Supplied passage:

━━━━━━

Sunday, July 27, 2008

Sycamore, IL, Turning Back Time Car Show

Got a chance to attend this car show for the first time. It's held on the main streets of downtown Sycamore, IL, on the last full weekend of each July and features over 700 cars. It's quite an event and a great excuse for a pleasant drive in the country.

Wednesday, July 23, 2008

2005 NTBA Nationals - Mountain Home, AR

Although it's been three years since this great National T-Bucket Alliance event was held, I felt some of the T-buckets that attended warranted further viewing. Enjoy.

Tuesday, July 22, 2008

Roger Huntington's Y-Block Engine Modifications

In 1962, Petersen Publishing put out a special publication by the editors of Hot Rod Magazine, titled "Ford Performance Handbook". It contained a great article on Y-Block Engine Modifications by Roger Huntington. There's much to learn from this little seen article:

There will always be thousands of car enthusiasts who are never satisfied with the standard performance you can buy at the showroom. Even when some of the factories are building out-and-out hot rods -- (which they definitely are these days) -- they're still not satisfied. They insist on the right to engineer their own "customized" performance with special speed equipment and modification procedures that have been the lifeblood of the hot rod sport for 25 years. These fellows are hopeless hop-up bugs. Sometimes they can't do any better than factory engineers. I've seen many instances where a modified Super/Stock engine didn't go any better than a well-tuned stock Super/Stock! But no matter. The hop-up enthusiast is having a ball -- and there's always the very good chance that he'll strike on just the right combination that will make a world-beater. The specialist still has every advantage over the mass-producer. The purpose of this (article) is to bring you up to date on available special performance equipment for late Ford Motor Company engines, with some hints on the application of this equipment and other special procedures to get your best performance compromise. (And engine modification is always a compromise).

━━━━━━

Page-level text extractions:
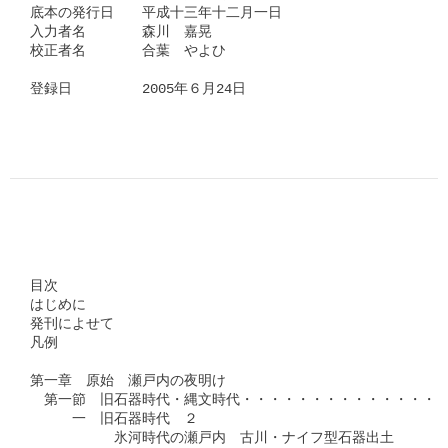
底本の発行日　　平成十三年十二月一日

入力者名　　　　森川　嘉晃

校正者名　　　　合葉　やよひ

登録日　　　　　2005年６月24日

　　　　　　　　　　　　　　　　　　　　　　　　　　　　　　
目次

はじめに

発刊によせて

凡例

第一章　原始　瀬戸内の夜明け

　第一節　旧石器時代・縄文時代・・・・・・・・・・・・・・・
　　　一　旧石器時代　２

　　　　　　氷河時代の瀬戸内　古川・ナイフ型石器出土
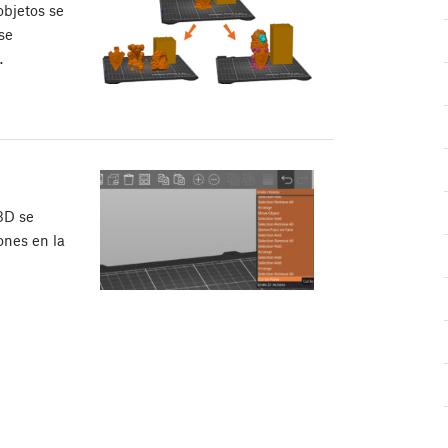
objetos se
se
…
 3D se
ones en la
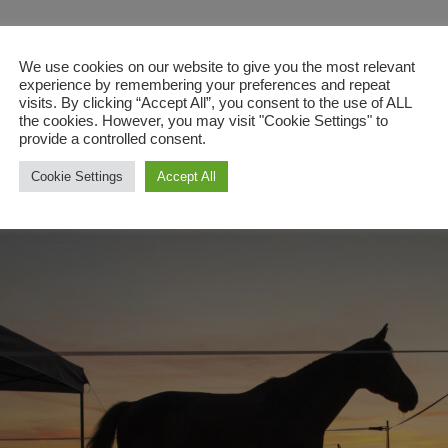
ix! Denn es gibt bereits über 60 feste Anmeldungen.
We use cookies on our website to give you the most relevant
experience by remembering your preferences and repeat
visits. By clicking “Accept All”, you consent to the use of ALL
the cookies. However, you may visit "Cookie Settings" to
, kann sich gern im
Fotoarchiv
umsehen.
provide a controlled consent.
Cookie Settings
Accept All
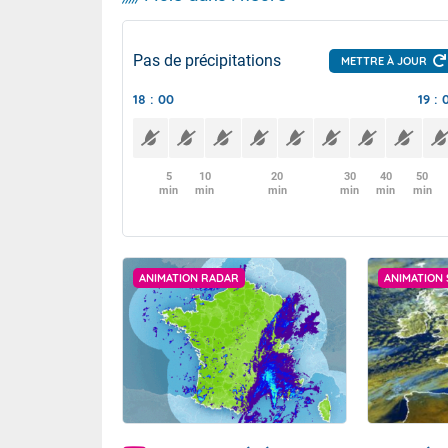
Pas de précipitations
METTRE À JOUR
18 : 00
19 : 
5
10
20
30
40
50
min
min
min
min
min
min
ANIMATION RADAR
ANIMATION 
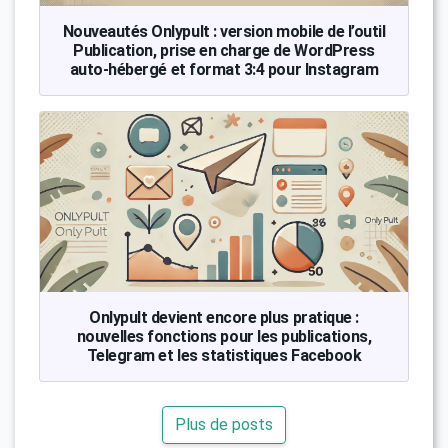
Nouveautés Onlypult : version mobile de l’outil
Publication, prise en charge de WordPress
auto-hébergé et format 3:4 pour Instagram
Onlypult devient encore plus pratique :
nouvelles fonctions pour les publications,
Telegram et les statistiques Facebook
Plus de posts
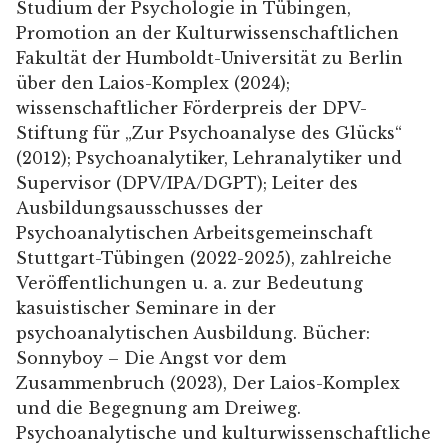
Studium der Psychologie in Tübingen,
Promotion an der Kulturwissenschaftlichen
Fakultät der Humboldt-Universität zu Berlin
über den Laios-Komplex (2024);
wissenschaftlicher Förderpreis der DPV-
Stiftung für „Zur Psychoanalyse des Glücks“
(2012); Psychoanalytiker, Lehranalytiker und
Supervisor (DPV/IPA/DGPT); Leiter des
Ausbildungsausschusses der
Psychoanalytischen Arbeitsgemeinschaft
Stuttgart-Tübingen (2022-2025), zahlreiche
Veröffentlichungen u. a. zur Bedeutung
kasuistischer Seminare in der
psychoanalytischen Ausbildung. Bücher:
Sonnyboy – Die Angst vor dem
Zusammenbruch (2023), Der Laios-Komplex
und die Begegnung am Dreiweg.
Psychoanalytische und kulturwissenschaftliche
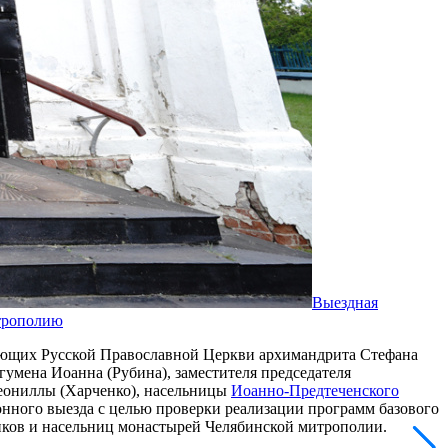
Выездная
трополию
вующих Русской Православной Церкви архимандрита Стефана
игумена Иоанна (Рубина), заместителя председателя
Феониллы (Харченко), насельницы
Иоанно-Предтеченского
нного выезда с целью проверки реализации программ базового
иков и насельниц монастырей Челябинской митрополии.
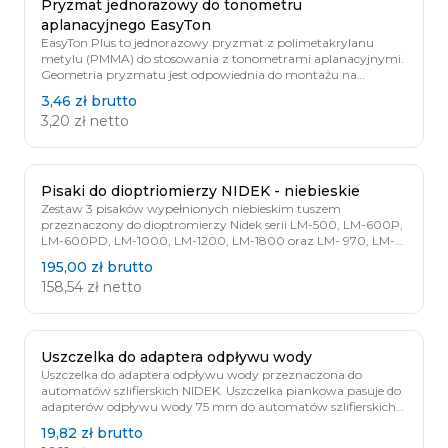
Pryzmat jednorazowy do tonometru
aplanacyjnego EasyTon
EasyTon Plus to jednorazowy pryzmat z polimetakrylanu
metylu (PMMA) do stosowania z tonometrami aplanacyjnymi.
Geometria pryzmatu jest odpowiednia do montażu na
wszystkich tonometrach aplanacyjnych Goldmanna
3,46 zł
brutto
dostępnych na rynku. Przezroczysta struktura pryzmatu
3,20 zł
netto
pokryta jest w środkowej części osłoną z ciemnego
termoplastycznego kauczuku, z wytłoczonymi wycięciami:
najgrubsze wycięcie wskazuje położenie „zero” / pozycję
poziomą i służy jako wskaźnik odniesienia do wyrównania
położenia względem wskaźnika występującego zwykle na
Pisaki do dioptriomierzy NIDEK - niebieskie
uchwytach pryzmatu w tonometrów aplanacyjnych. Każdy
Zestaw 3 pisaków wypełnionych niebieskim tuszem
pryzmat umieszczony jest w sterylnym, bezpiecznym
przeznaczony do dioptromierzy Nidek serii LM-500, LM-600P,
opakowaniu. Sterylizowany jest tlenkiem etylenu, co eliminuje
LM-600PD, LM-1000, LM-1200, LM-1800 oraz LM- 970, LM-
ryzyko alergii u pacjenta.
990 i LM- 770.
195,00 zł
brutto
158,54 zł
netto
Uszczelka do adaptera odpływu wody
Uszczelka do adaptera odpływu wody przeznaczona do
automatów szlifierskich NIDEK. Uszczelka piankowa pasuje do
adapterów odpływu wody 75 mm do automatów szlifierskich
NIDEK. Wymiary uszczelki: 3mm x 5mm Średnica: 75mm
19,82 zł
brutto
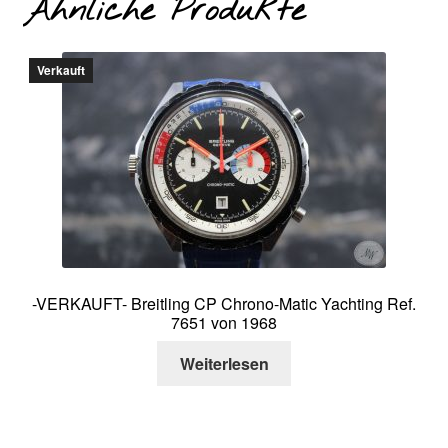
Ähnliche Produkte
Verkauft
-VERKAUFT- Breitling CP Chrono-Matic Yachting Ref.
7651 von 1968
Weiterlesen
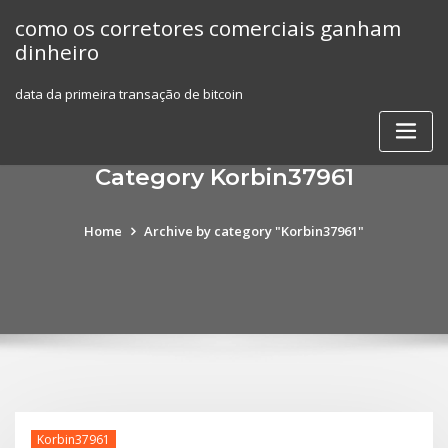
Skip
como os corretores comerciais ganham
to
dinheiro
content
data da primeira transação de bitcoin
Category Korbin37961
Home
Archive by category "Korbin37961"
Korbin37961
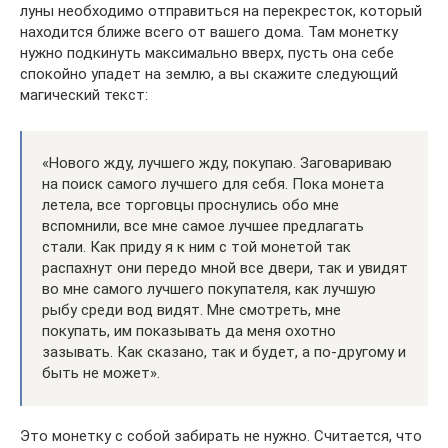
луны необходимо отправиться на перекресток, который
находится ближе всего от вашего дома. Там монетку
нужно подкинуть максимально вверх, пусть она себе
спокойно упадет на землю, а вы скажите следующий
магический текст:
«Нового жду, лучшего жду, покупаю. Заговариваю
на поиск самого лучшего для себя. Пока монета
летела, все торговцы проснулись обо мне
вспомнили, все мне самое лучшее предлагать
стали. Как приду я к ним с той монетой так
распахнут они передо мной все двери, так и увидят
во мне самого лучшего покупателя, как лучшую
рыбу среди вод видят. Мне смотреть, мне
покупать, им показывать да меня охотно
зазывать. Как сказано, так и будет, а по-другому и
быть не может».
Это монетку с собой забирать не нужно. Считается, что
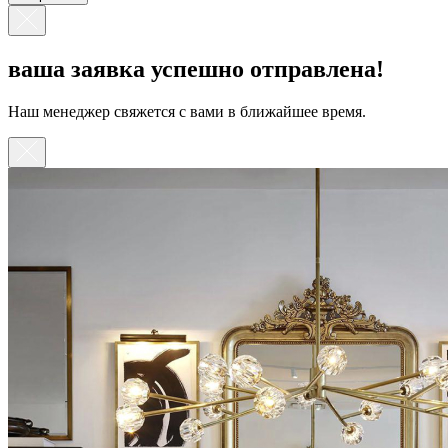
ваша заявка успешно отправлена!
Наш менеджер свяжется с вами в ближайшее время.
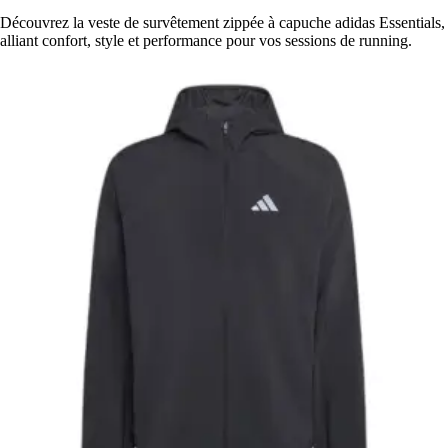
Découvrez la veste de survêtement zippée à capuche adidas Essentials,
alliant confort, style et performance pour vos sessions de running.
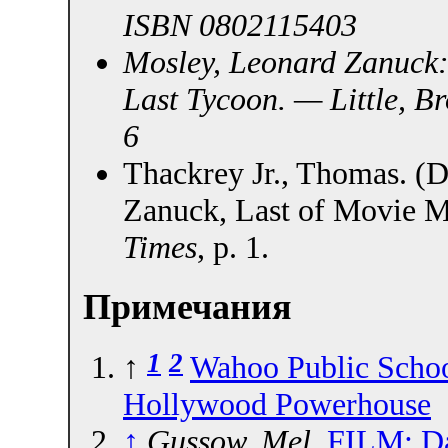
ISBN 0802115403
Mosley, Leonard
Zanuck: 
Last Tycoon. — Little, 
6
Thackrey Jr., Thomas. (D
Zanuck, Last of Movie M
Times
, p. 1.
Примечания
1
2
↑
Wahoo Public Scho
Hollywood Powerhouse
↑
Gussow, Mel
.
FILM; Da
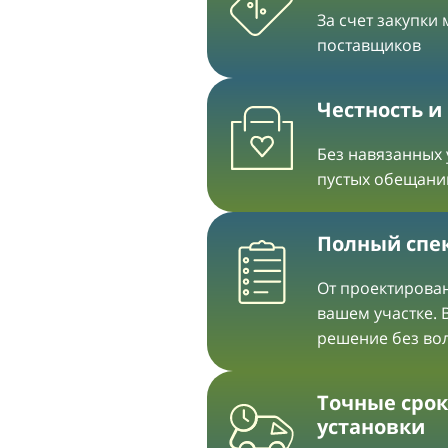
За счет закупки
поставщиков
Честность и
Без навязанных 
пустых обещани
Полный спек
От проектирован
вашем участке. 
решение без во
Точные срок
установки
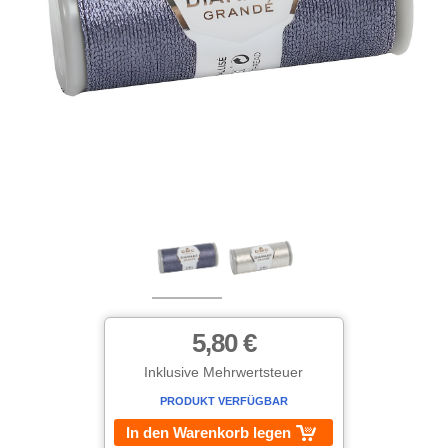
5,80 €
Inklusive Mehrwertsteuer
PRODUKT VERFÜGBAR
In den Warenkorb legen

━━━━━━

Pick up the hot rod blog's Y-Block engine modifications piece after its final sentence and keep writing it.

I think it would be best if we considered each basic engine model separately, as they all have special problems that don't apply to the others. These basic engines (include) the '54-'57 Ford-Mercury-Thunderbird Y-V8 -- which is still used as a standard V8 in 292-cubic inch form. Here's a run-down ... '54-'57 FORD-MERC: This engine lacks the cubic inch potential of some of our later designs (maximum stock displacement was 312 inches), but it has plenty of hop-up potential within its size class.

The basic engine was available in stock displacements of 239, 256, 292 and 312 cu. in. All these blocks will take an overbore up to 1/8 except the 312, which should be limited to 3 7/8 total bore (.075" overbore). The 272 and 292 blocks will take a stroke increase of .340", but the 312 should be held to 1/4" total stroke increase (to 3.690" total). It is suggested that the beefier 312 rods be used in all stroked engines. The maximum recommended bore and stroke on the 312 block (3 7/8 x 3.69") would give 348 cubic inches. That's the potential. If you want to increase stroke the best practice is to buy a complete "stroker" kit, which includes oversize pistons (in any desired bore), rings, pins, rods, the stroked crank, bearings -- and the whole assembly is dynamically balanced to a gnat's whisker. This is the only way to go on this. Several big companies (like Crankshaft Co.) can supply. If you just want to increase the bore there are any number of California outfits that specialize in pistons for all engines. Names would include Jahns, JE, Venolia, Forgedtrue, Grant, Thompson, etc. These special pistons are available in any desired bore size, sized to any desired clearance, with crown height for any desired stroke -- and you can order them with special rraised domes to give any desired compression ratio. You can't go wrong. This is a good way to increase displacement and compression with one blow.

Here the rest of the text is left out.